[Transcribed page contents]
%%
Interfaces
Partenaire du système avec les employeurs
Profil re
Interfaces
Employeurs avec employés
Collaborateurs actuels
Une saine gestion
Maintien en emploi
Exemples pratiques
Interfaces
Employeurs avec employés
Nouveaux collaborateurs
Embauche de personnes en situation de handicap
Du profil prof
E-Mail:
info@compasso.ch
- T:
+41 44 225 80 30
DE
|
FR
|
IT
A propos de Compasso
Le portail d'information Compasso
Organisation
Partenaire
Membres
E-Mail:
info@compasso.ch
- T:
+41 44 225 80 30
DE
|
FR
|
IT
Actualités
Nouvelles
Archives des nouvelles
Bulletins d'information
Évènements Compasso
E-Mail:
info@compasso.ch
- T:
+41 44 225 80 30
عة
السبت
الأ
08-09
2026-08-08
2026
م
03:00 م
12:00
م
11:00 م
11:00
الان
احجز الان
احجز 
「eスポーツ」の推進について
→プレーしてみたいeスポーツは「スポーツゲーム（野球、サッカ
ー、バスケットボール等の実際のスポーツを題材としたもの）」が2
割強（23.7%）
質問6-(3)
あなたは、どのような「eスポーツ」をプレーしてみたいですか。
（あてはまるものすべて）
%%
Work instructions:
Reproduce the records above, substituting "contact@compasso.ch" for every instance of "info@compasso.ch" and leaving everything else unchanged.

Written answer:
Interfaces
Partenaire du système avec les employeurs
Profil re
Interfaces
Employeurs avec employés
Collaborateurs actuels
Une saine gestion
Maintien en emploi
Exemples pratiques
Interfaces
Employeurs avec employés
Nouveaux collaborateurs
Embauche de personnes en situation de handicap
Du profil prof
E-Mail:
contact@compasso.ch
- T:
+41 44 225 80 30
DE
|
FR
|
IT
A propos de Compasso
Le portail d'information Compasso
Organisation
Partenaire
Membres
E-Mail:
contact@compasso.ch
- T:
+41 44 225 80 30
DE
|
FR
|
IT
Actualités
Nouvelles
Archives des nouvelles
Bulletins d'information
Évènements Compasso
E-Mail:
contact@compasso.ch
- T:
+41 44 225 80 30
عة
السبت
الأ
08-09
2026-08-08
2026
م
03:00 م
12:00
م
11:00 م
11:00
الان
احجز الان
احجز 
「eスポーツ」の推進について
→プレーしてみたいeスポーツは「スポーツゲーム（野球、サッカ
ー、バスケットボール等の実際のスポーツを題材としたもの）」が2
割強（23.7%）
質問6-(3)
あなたは、どのような「eスポーツ」をプレーしてみたいですか。
（あてはまるものすべて）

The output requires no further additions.